«En résumé, les provinces illyriennes, considérées sous les points de vue de guerre, ne doivent être regardées que comme complétant la possession du Frioul. Si on les considérait autrement, on s'exposerait à de grands malheurs, et on pourrait donner lieu à des pertes de batailles qui pourraient compromettre l'Italie elle-même.
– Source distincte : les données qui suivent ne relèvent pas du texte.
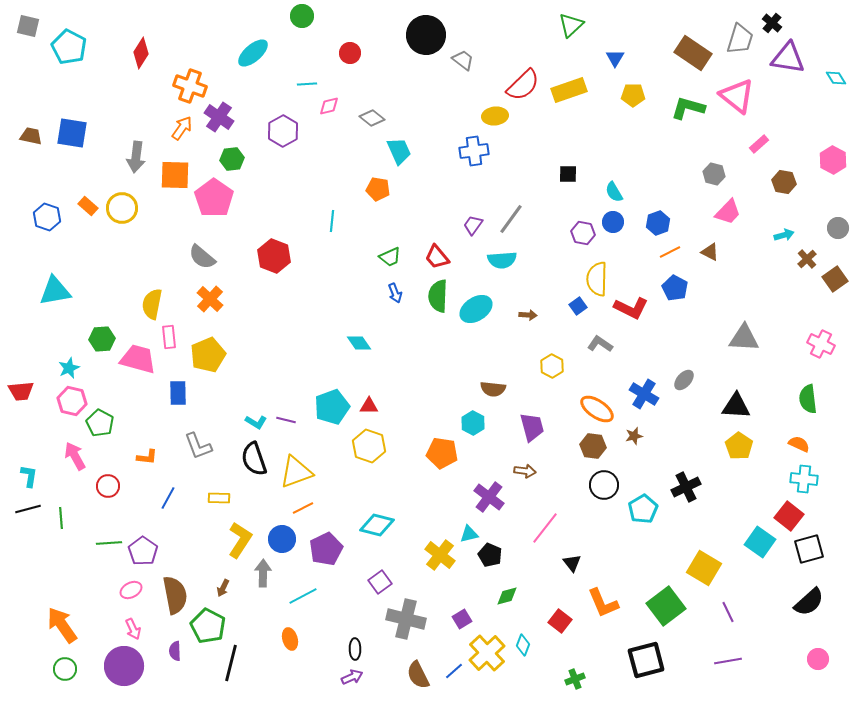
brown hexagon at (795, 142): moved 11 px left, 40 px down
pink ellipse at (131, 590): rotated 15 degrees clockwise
«Ainsi donc, envisageant, les choses sous ce point de vue, il convient de garder les châteaux de Laybach et de Trieste, de s'y fortifier chaque année, moyennant une petite dépense; d'y détruire tous les bâtiments et constructions qui pourraient le mettre dans le cas d'être pris par les obus.

«Si on a dépensé, dans quatre ou cinq ans, quelques centaines de mille francs dans les deux forts, ils peuvent rendre des services qui compensent l'argent qu'on y aura dépensé. Il est vrai aussi qu'ils pourront n'être d'aucune utilité.

«S'il est nécessaire de faire une dépense de quelques millions, ce serait dans une ou deux places qui intercepteraient la communication de la Carinthie dans le Frioul, et une bonne place sur l'Isonzo, en regardant le premier de ces objets comme beaucoup plus important que le second.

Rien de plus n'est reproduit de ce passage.